In these circumstances, the Ombudsman went on to consider whether there were any factors that would render it ‘desirable in the public interest’ to make the second legal opinion available.
The Ombudsman noted that the public interest in the maintenance of legal professional privilege is a particularly strong one, and an important factor to take into account when considering the strength of that public interest is the ‘type’ of legal advice at issue. The Ombudsman noted that in the Danks Committee’s supplementary report ‘Towards Open Government’, the Committee recognised that there can be a greater degree of public interest in legal opinions of a more general and constitutional nature than there might be in opinions that relate to specific contractual issues. The Ombudsman then identified the following public interest considerations favouring release of the second opinion:
it related to New Zealand’s compliance with its international obligations, of which there is a strong public interest generally;
release of the second opinion would promote public understanding of the reasons for the Department’s decision to resume its involvement in Russian adoptions; and
release of the second opinion would enable the making of a more informed judgement by those considering whether to adopt a child from Russia, thereby promoting the best interests of those children.

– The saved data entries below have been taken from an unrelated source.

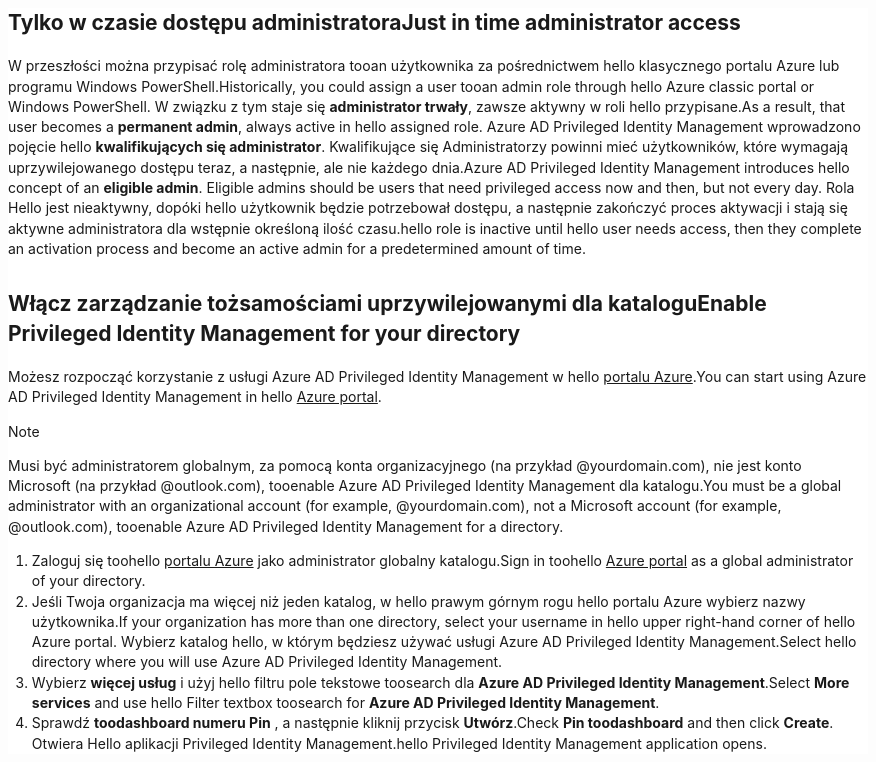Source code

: ## <a name="just-in-time-administrator-access"></a><span data-ttu-id="9b706-124">Tylko w czasie dostępu administratora</span><span class="sxs-lookup"><span data-stu-id="9b706-124">Just in time administrator access</span></span>
<span data-ttu-id="9b706-125">W przeszłości można przypisać rolę administratora tooan użytkownika za pośrednictwem hello klasycznego portalu Azure lub programu Windows PowerShell.</span><span class="sxs-lookup"><span data-stu-id="9b706-125">Historically, you could assign a user tooan admin role through hello Azure classic portal or Windows PowerShell.</span></span> <span data-ttu-id="9b706-126">W związku z tym staje się **administrator trwały**, zawsze aktywny w roli hello przypisane.</span><span class="sxs-lookup"><span data-stu-id="9b706-126">As a result, that user becomes a **permanent admin**, always active in hello assigned role.</span></span> <span data-ttu-id="9b706-127">Azure AD Privileged Identity Management wprowadzono pojęcie hello **kwalifikujących się administrator**. Kwalifikujące się Administratorzy powinni mieć użytkowników, które wymagają uprzywilejowanego dostępu teraz, a następnie, ale nie każdego dnia.</span><span class="sxs-lookup"><span data-stu-id="9b706-127">Azure AD Privileged Identity Management introduces hello concept of an **eligible admin**. Eligible admins should be users that need privileged access now and then, but not every day.</span></span> <span data-ttu-id="9b706-128">Rola Hello jest nieaktywny, dopóki hello użytkownik będzie potrzebował dostępu, a następnie zakończyć proces aktywacji i stają się aktywne administratora dla wstępnie określoną ilość czasu.</span><span class="sxs-lookup"><span data-stu-id="9b706-128">hello role is inactive until hello user needs access, then they complete an activation process and become an active admin for a predetermined amount of time.</span></span>

## <a name="enable-privileged-identity-management-for-your-directory"></a><span data-ttu-id="9b706-129">Włącz zarządzanie tożsamościami uprzywilejowanymi dla katalogu</span><span class="sxs-lookup"><span data-stu-id="9b706-129">Enable Privileged Identity Management for your directory</span></span>
<span data-ttu-id="9b706-130">Możesz rozpocząć korzystanie z usługi Azure AD Privileged Identity Management w hello [portalu Azure](https://portal.azure.com/).</span><span class="sxs-lookup"><span data-stu-id="9b706-130">You can start using Azure AD Privileged Identity Management in hello [Azure portal](https://portal.azure.com/).</span></span>

> [!NOTE]
> <span data-ttu-id="9b706-131">Musi być administratorem globalnym, za pomocą konta organizacyjnego (na przykład @yourdomain.com), nie jest konto Microsoft (na przykład @outlook.com), tooenable Azure AD Privileged Identity Management dla katalogu.</span><span class="sxs-lookup"><span data-stu-id="9b706-131">You must be a global administrator with an organizational account (for example, @yourdomain.com), not a Microsoft account (for example, @outlook.com), tooenable Azure AD Privileged Identity Management for a directory.</span></span>

1. <span data-ttu-id="9b706-132">Zaloguj się toohello [portalu Azure](https://portal.azure.com/) jako administrator globalny katalogu.</span><span class="sxs-lookup"><span data-stu-id="9b706-132">Sign in toohello [Azure portal](https://portal.azure.com/) as a global administrator of your directory.</span></span>
2. <span data-ttu-id="9b706-133">Jeśli Twoja organizacja ma więcej niż jeden katalog, w hello prawym górnym rogu hello portalu Azure wybierz nazwy użytkownika.</span><span class="sxs-lookup"><span data-stu-id="9b706-133">If your organization has more than one directory, select your username in hello upper right-hand corner of hello Azure portal.</span></span> <span data-ttu-id="9b706-134">Wybierz katalog hello, w którym będziesz używać usługi Azure AD Privileged Identity Management.</span><span class="sxs-lookup"><span data-stu-id="9b706-134">Select hello directory where you will use Azure AD Privileged Identity Management.</span></span>
3. <span data-ttu-id="9b706-135">Wybierz **więcej usług** i użyj hello filtru pole tekstowe toosearch dla **Azure AD Privileged Identity Management**.</span><span class="sxs-lookup"><span data-stu-id="9b706-135">Select **More services** and use hello Filter textbox toosearch for **Azure AD Privileged Identity Management**.</span></span>
4. <span data-ttu-id="9b706-136">Sprawdź **toodashboard numeru Pin** , a następnie kliknij przycisk **Utwórz**.</span><span class="sxs-lookup"><span data-stu-id="9b706-136">Check **Pin toodashboard** and then click **Create**.</span></span> <span data-ttu-id="9b706-137">Otwiera Hello aplikacji Privileged Identity Management.</span><span class="sxs-lookup"><span data-stu-id="9b706-137">hello Privileged Identity Management application opens.</span></span>


[1]: ./media/active-directory-privileged-identity-management-configure/PIM_EnablePim.png
[2]: ./media/active-directory-privileged-identity-management-configure/PIM_Admin_Overview.png
[3]: ./media/active-directory-privileged-identity-management-configure/PIM_AddRemove.png
[4]: ./media/active-directory-privileged-identity-management-configure/PIM_Settings_w_Approval_Disabled.png
[5]: ./media/active-directory-privileged-identity-management-configure/PIM_RequestActivation.png
[6]: ./media/active-directory-privileged-identity-management-configure/PIM_ActivationHistory.png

The Ombudsman was not persuaded that it was ‘necessary’ to withhold the first opinion in order to ‘maintain’ the privilege as required by section 9(2)(h).
With regard to the second opinion, the Ombudsman was of the view that while section 9(2)(h) applied, there was a strong public interest in release of the information (with the exception of three paragraphs) and that this interest outweighed the need to withhold the opinion in the circumstances of this case.
With regard to the remaining three paragraphs in the second legal opinion, the Ombudsman was of the view that their content did not relate directly to the public interest considerations identified. As a result, he considered the Department was entitled to withhold this particular information pursuant to section 9(2)(h) of the OIA.
The Department agreed to review its original decision and subsequently released both legal opinions to the relevant complainants with the exception of the three paragraphs in the second opinion.
This case note is published under the authority of the Ombudsmen Rules 1989. It sets out an Ombudsman’s view on the facts of a particular case. It should not be taken as establishing any legal precedent that would bind an Ombudsman in future.